Nearing the end of their set – and the rain starting to really come down, I kicked it across town to The Pour House just in time for:
BAND FOURTEEN – Dynamite Brothers
Veterans of the Chapel Hill music scene for around a decade now, Dynamite Brothers are an explosive(get it) blues band that infuses soul, horns, and just about every musical direction into their music. I could only stay for a bit though, so I left a few songs in to check out:
BAND FIFTEEN – Dex Romweber Duo
Ok, I’ll admit it. The only reason I went to this show is because I saw It Might Get Loud earlier this year, researched the Flat Duo Jets, learned Dex Romweber was in that band and that he is now down with Jack White and on his record label. There. I was honest and said it. That aside, the show sounded great and it was the only rockabilly that I saw all week And that’s pretty good for a music festival based around local talent in the south!
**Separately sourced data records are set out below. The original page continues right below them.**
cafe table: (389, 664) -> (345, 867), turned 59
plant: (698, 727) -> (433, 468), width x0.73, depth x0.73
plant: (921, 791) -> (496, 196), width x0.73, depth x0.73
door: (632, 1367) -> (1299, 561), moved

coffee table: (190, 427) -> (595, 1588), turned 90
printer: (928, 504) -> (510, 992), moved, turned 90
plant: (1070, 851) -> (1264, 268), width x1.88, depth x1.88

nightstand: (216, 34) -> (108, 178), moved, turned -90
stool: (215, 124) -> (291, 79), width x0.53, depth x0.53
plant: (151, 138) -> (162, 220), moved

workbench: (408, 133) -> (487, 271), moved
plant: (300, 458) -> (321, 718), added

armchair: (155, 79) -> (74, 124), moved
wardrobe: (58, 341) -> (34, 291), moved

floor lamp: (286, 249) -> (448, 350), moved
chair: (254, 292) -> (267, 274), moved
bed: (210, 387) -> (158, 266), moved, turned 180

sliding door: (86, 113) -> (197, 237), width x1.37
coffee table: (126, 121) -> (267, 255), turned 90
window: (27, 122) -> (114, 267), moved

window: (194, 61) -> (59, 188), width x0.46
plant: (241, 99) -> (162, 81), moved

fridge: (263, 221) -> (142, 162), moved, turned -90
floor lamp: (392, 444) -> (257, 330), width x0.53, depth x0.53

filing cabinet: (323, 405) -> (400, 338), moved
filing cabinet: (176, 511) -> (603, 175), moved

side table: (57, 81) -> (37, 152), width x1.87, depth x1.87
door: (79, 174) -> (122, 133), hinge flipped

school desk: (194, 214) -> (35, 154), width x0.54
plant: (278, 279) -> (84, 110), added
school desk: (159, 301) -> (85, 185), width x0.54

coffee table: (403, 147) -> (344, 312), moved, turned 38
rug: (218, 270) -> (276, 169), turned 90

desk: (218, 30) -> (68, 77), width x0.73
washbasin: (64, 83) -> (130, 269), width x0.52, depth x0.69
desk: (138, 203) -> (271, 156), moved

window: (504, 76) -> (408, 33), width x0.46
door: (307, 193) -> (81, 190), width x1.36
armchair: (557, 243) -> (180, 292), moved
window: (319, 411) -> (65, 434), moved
Next I hopped a rickshaw to The Lincoln Theater to check out:
BAND SIXTEEN – Bear in Heaven
The shortest of all my shows due to the one and only schedule that seems to have gone astray, Bear and Heaven packed the largest of all club show venues easily, and they sounded great for the four songs that I heard. Unfortunately, they went on so late I had to leave in time to see:
BAND SEVENTEEN – The Golden Filter
As I stated in a recent Jam of the Day – I walked into their show, which filled the next-to-the-last time slot of the festival at one in the mawnin’, and was immediately berated with a gang of glowstick covered people, tussled blonde hair, eyeliner and fucking awesome energetic music that was much needed at that late point in the festival. This, honestly, was the perfect way to end the night however there was one more act to see:
BAND EIGHTEEN – Washed Out
I understand why it was done, but putting a single-person chillwave act on at 1 a.m on day three of a festival is not exactly a good idea. And I am admittedly getting old and was tired. So while everything sounded great, I took the opportunity to officially end my Hopscotch night a few songs early, and roll with some peeps to eat greasy-ass food.